Il y a près d’un mois, le 25 février, au lendemain de l’invasion russe de l’Ukraine, le président tchétchène Ramzan Kadyrov annonçait en grande pompe l’envoi d’une partie de sa milice armée en Ukraine, en soutien des troupes régulières de l'armée russe. Considérés comme la « garde prétorienne » de Kadyrov, ces hommes, surnommés les « Kadyrovtsy », sont connus pour leur brutalité. Leur présence en Ukraine est un signe du soutien apporté par l’homme fort de la Tchétchénie à son mentor, le président Vladimir Poutine, qui lui a laissé carte blanche depuis près de 15 ans pour maintenir l’ordre dans cette république caucasienne du sud de la Russie, à majorité musulmane. A deux reprises, entre décembre 1994 et août 1996 et entre 1999 et 2000 (et jusqu'en 2009 si l'on considère la persistance de combats), la Russie est entrée en conflit contre ce territoire, membre de la Fédération russe mais aux fortes velléités sécessionnistes. Deux conflits très durs, qui vont causer la mort de centaines de milliers de civils tchétchènes, et saigner l’armée de la Fédération russe.

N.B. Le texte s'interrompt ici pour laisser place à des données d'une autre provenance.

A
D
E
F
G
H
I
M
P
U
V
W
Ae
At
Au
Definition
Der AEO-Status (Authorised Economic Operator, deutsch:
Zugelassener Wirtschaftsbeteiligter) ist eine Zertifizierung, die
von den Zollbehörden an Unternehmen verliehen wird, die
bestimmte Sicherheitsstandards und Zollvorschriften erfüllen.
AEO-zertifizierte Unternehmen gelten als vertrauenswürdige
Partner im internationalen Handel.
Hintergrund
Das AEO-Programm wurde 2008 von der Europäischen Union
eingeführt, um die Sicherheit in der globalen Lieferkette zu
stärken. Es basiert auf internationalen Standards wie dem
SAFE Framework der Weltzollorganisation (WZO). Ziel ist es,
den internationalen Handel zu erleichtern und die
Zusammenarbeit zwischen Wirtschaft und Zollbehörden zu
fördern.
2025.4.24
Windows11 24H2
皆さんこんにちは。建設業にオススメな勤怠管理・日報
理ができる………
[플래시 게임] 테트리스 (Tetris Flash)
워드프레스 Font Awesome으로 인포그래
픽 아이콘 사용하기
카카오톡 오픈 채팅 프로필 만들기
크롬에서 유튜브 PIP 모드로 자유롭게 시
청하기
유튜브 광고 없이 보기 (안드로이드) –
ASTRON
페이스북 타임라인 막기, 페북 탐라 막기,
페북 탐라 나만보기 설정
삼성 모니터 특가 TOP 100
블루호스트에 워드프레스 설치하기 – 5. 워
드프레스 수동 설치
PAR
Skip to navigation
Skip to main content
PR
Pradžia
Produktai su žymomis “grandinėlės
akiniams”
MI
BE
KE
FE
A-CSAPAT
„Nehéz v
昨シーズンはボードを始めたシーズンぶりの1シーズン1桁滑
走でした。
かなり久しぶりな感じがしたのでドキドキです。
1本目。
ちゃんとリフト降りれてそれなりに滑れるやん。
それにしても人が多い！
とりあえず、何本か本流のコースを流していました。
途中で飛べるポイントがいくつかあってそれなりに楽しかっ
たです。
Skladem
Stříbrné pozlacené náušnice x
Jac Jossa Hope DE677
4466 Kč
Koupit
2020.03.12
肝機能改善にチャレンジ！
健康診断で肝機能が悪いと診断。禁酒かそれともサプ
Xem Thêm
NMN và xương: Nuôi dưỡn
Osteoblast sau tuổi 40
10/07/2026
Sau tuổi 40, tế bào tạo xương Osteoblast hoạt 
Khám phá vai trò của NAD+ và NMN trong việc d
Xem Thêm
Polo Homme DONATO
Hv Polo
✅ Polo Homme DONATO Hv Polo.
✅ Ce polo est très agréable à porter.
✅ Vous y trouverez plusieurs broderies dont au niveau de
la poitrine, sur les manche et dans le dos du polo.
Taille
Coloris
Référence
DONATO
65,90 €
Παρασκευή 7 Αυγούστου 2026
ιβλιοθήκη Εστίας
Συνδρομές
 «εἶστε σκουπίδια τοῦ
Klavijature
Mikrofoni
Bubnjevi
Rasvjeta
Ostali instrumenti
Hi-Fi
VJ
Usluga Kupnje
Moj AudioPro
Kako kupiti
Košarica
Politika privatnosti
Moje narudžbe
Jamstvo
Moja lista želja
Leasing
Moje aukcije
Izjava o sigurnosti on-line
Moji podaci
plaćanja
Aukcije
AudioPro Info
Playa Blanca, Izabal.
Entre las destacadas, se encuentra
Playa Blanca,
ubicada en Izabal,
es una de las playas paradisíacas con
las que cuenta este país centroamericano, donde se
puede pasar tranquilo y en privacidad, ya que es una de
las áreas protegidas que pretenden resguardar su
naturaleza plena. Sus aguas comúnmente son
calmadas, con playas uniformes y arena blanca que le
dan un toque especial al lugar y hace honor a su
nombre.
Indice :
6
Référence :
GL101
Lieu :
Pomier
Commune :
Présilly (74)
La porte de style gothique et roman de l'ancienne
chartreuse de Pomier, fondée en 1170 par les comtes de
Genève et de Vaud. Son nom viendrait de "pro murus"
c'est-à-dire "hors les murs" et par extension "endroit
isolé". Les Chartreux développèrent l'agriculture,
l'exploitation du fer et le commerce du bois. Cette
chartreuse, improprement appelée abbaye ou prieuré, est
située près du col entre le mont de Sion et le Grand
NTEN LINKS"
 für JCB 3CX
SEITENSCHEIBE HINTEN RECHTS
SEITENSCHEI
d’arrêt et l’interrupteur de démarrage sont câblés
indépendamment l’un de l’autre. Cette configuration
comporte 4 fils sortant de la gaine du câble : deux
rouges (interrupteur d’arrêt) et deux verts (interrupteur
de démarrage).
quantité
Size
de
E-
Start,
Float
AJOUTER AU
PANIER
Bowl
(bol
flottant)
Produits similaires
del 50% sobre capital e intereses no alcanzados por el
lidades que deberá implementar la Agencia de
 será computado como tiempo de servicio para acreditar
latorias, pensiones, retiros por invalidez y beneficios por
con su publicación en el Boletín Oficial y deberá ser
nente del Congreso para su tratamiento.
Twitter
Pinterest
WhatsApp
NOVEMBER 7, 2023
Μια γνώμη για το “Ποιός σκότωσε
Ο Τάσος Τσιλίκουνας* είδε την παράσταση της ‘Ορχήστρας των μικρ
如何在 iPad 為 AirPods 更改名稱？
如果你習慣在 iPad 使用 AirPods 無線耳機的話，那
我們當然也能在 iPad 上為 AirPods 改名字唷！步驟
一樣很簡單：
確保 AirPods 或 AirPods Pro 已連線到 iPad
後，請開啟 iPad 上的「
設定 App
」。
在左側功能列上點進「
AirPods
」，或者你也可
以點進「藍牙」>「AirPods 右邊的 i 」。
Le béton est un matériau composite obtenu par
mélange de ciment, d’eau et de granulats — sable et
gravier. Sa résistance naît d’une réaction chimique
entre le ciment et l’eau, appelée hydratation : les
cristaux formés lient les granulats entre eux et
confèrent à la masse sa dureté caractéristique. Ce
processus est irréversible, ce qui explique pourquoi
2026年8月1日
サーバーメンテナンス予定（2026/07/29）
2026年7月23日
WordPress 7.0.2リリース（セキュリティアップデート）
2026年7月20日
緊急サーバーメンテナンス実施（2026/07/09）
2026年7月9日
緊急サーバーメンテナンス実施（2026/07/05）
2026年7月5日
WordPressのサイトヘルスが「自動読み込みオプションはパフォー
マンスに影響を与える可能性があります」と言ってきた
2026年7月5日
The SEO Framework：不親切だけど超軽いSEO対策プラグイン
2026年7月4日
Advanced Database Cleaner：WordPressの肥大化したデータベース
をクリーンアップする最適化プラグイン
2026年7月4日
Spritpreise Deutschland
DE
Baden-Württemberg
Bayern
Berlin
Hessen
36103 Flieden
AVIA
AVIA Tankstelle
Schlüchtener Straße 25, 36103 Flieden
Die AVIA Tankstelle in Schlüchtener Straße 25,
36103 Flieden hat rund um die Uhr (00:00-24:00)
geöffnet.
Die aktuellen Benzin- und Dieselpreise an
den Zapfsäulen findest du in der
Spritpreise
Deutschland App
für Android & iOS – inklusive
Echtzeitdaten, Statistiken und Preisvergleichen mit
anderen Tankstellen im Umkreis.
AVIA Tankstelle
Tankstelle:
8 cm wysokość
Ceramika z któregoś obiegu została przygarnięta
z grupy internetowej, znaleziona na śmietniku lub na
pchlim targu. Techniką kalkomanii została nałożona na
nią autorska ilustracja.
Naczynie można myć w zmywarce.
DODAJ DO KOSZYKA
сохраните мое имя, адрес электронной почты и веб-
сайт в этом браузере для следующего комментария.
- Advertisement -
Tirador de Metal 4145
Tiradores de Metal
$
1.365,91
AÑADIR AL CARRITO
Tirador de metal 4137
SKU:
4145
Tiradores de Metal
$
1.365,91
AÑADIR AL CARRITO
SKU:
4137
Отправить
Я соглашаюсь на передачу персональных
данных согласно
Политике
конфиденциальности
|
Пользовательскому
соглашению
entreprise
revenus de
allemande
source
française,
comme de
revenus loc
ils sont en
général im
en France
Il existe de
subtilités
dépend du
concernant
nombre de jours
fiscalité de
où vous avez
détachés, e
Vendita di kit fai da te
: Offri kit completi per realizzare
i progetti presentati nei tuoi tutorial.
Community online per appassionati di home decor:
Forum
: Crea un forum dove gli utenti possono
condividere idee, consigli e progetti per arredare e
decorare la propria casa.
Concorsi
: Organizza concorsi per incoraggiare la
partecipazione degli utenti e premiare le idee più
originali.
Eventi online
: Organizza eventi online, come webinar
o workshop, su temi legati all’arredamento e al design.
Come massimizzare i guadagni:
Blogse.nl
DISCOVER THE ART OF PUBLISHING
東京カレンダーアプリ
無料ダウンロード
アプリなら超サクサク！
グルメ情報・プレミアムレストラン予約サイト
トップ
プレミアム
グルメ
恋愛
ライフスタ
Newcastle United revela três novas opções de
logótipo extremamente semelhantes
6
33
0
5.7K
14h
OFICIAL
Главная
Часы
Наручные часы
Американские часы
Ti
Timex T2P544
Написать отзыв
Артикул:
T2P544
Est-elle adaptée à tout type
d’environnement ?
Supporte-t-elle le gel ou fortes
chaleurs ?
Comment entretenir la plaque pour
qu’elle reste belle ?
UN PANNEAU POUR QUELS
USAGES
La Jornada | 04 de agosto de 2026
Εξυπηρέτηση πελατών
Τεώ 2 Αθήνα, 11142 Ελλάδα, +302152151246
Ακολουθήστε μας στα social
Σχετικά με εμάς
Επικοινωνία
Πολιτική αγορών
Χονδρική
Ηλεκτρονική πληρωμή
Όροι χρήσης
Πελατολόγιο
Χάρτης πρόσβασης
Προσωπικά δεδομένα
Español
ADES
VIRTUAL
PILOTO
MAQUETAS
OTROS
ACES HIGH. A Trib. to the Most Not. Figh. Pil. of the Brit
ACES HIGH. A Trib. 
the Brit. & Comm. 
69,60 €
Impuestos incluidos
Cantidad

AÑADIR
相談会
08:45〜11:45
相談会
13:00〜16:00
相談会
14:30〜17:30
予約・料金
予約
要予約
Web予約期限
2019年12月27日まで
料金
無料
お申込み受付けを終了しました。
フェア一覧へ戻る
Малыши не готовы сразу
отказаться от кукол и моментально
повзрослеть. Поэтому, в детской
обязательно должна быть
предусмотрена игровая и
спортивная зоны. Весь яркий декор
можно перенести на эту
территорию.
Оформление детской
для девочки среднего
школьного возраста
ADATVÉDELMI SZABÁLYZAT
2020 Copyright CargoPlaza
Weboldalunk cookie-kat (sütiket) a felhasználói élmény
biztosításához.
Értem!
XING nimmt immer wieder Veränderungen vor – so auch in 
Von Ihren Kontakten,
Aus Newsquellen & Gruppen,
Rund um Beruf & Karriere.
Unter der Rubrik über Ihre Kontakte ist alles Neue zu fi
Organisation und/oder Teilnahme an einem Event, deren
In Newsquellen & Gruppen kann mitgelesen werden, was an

Le 15 novembre 2006, France 2 dresse le portrait de Ramzan Kadyrov, nouvel homme fort de la Tchétchénie. « Ancien lutteur et chef de milice, il affiche ses goûts de luxe sans complexe et la population épuisée par des années de guerre semble se rallier à sa cause malgré les protestations des défenseurs des droits de l’homme », explique David Pujadas dans le lancement du sujet. Alors âgé de 30 ans, Premier ministre de la Tchétchénie depuis 2005, Ramzan Kadyrov est le fils d’Akhmad Kadyrov, le président tchétchène assassiné en 2004. Ancien opposant à la Russie, indépendantiste durant la première guerre tchétchène (1994-1996), Akhmad Kadyrov s’était finalement rallié à Vladimir Poutine. Le jour de l’assassinat de son père, le jeune Ramzan Kadyrov « sous le choc » est reçu par Vladimir Poutine, comme on peut le voir sur le sujet de France 2, avec ce commentaire de la journaliste Anne Ponsinet : « A 27 ans, il n’a alors pas l’âge requis pour succéder à son père, il devient vice-premier ministre puis Premier ministre. En réalité, à la tête de ses milices c’est lui l’homme fort de Tchétchénie. »
Courage
La suite du reportage montre Ramzan Kadyrov entouré d’hommes en armes lors d’une course de chevaux, en Tchétchénie. Interviewé sur cet aspect militariste de son entourage, il déclare que « le guerrier, c’est un homme de paix. C’est celui qui gère au mieux. Le patron. » Si Kadyrov se « pose désormais en reconstructeur », et que Grozny est reconstruite, les « gens, eux, ont toujours peur », poursuit Anne Ponsinet. Et rares sont les Tchétchènes, à l’image de Issa dans le reportage, qui ont le courage de dénoncer ses crimes. Lui a osé porter plainte pour la détention illégale de son fils, « torturé pour qu’il avoue un meurtre » : « Les gens ont peur, confie-t-il à France 2. Moi, par deux fois on m’a mis un automatique sur le ventre et on m’a dit : "Si tu ne te calmes pas, on va te descendre". »
Ramzan Kadyrov « nie les exactions dont on l’accuse. Il ne reconnait que des dérapages ». Le journal Novaïa Gazeta, qui employait la journaliste Anna Politkovskaïa, assassinée le 7 octobre 2006 à Moscou, tente pourtant de documenter les crimes du clan Kadyrov. Ce dernier est, encore aujourd’hui, soupçonné d'être le commanditaire du crime de la journaliste, célèbre dans toute la Russie pour le courage avec lequel elle n’avait de cesse de critiquer Ramzan Kadyrov et les crimes commis pendant la guerre de Tchétchénie par sa milice (près de 14 ans après les faits, la justice russe n’a toujours pas jugé les commanditaires de l’assassinat. Seuls des exécutants ont été condamnés, en 2012, NDLR). Cette même milice qui se retrouve aujourd'hui sur le front ukrainien, toujours aux ordres de Ramzan Kadyrov et de Vladimir Poutine.